# [Dataset records]
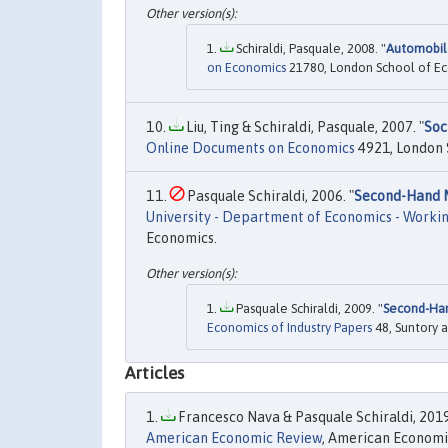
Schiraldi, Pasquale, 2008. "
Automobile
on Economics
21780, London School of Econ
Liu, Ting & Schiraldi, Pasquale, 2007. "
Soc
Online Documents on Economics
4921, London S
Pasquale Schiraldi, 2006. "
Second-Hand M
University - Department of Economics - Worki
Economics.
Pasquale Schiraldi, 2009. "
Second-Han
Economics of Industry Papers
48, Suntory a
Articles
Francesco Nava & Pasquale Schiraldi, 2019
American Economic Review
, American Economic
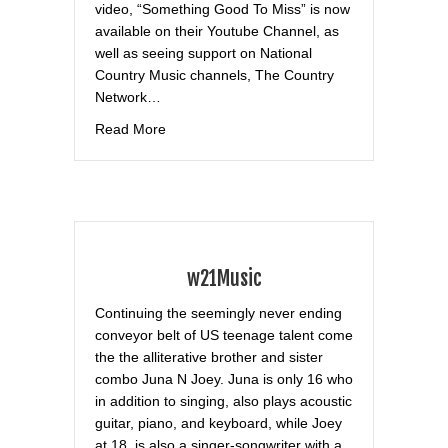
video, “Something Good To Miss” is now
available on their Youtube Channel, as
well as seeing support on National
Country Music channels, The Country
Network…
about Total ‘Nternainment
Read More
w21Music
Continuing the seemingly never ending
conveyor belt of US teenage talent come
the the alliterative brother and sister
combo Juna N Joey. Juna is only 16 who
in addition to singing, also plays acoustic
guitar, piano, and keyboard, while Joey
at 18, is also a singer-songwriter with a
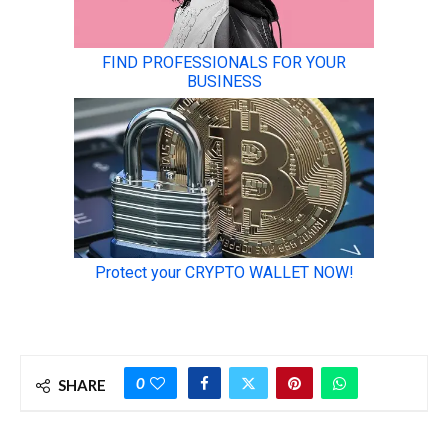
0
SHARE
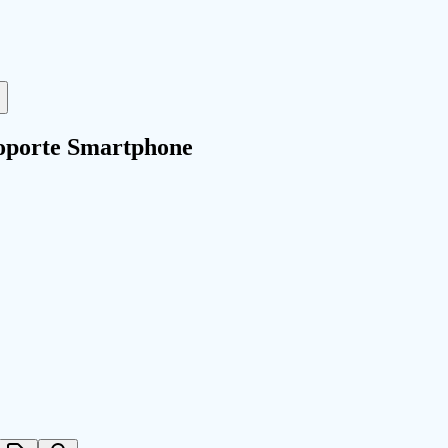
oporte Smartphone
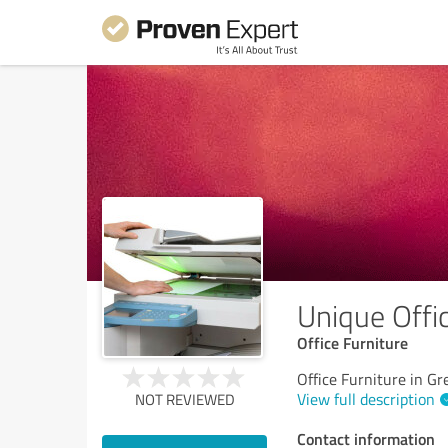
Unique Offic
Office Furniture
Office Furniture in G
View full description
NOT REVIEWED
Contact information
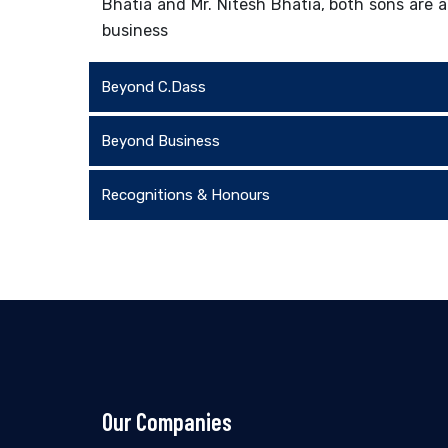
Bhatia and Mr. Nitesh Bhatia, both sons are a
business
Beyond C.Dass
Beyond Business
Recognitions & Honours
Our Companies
---
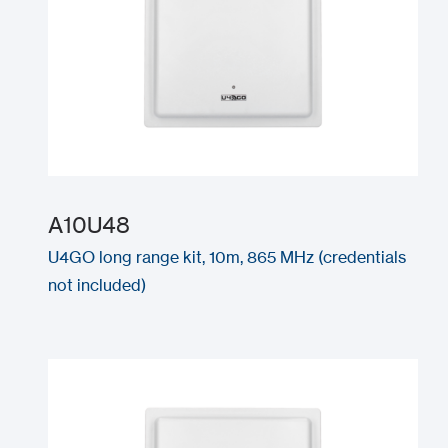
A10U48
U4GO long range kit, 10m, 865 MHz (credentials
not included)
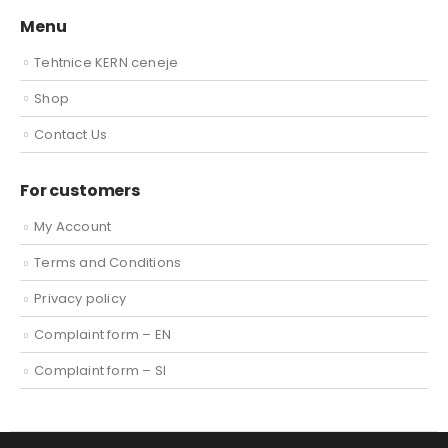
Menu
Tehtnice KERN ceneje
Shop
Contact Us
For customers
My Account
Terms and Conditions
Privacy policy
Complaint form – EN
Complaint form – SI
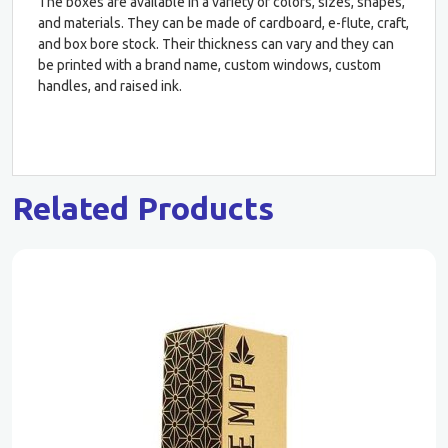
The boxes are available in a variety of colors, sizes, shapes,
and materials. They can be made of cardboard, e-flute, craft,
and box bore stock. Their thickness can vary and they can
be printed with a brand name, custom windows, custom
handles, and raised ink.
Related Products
* * *
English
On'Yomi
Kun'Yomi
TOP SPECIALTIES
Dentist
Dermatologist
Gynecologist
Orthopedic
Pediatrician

# [Directions]
When you reach the line containing "University - Department of Economics - Worki" in the entries above, begin restating word for word, and stop once the line containing "well as seeing support on National" has been given. Omit the pictures.

# [Result for this exercise]
University - Department of Economics - Worki
Economics.
Pasquale Schiraldi, 2009. "
Second-Han
Economics of Industry Papers
48, Suntory a
Articles
Francesco Nava & Pasquale Schiraldi, 2019
American Economic Review
, American Economic
video, “Something Good To Miss” is now
available on their Youtube Channel, as
well as seeing support on National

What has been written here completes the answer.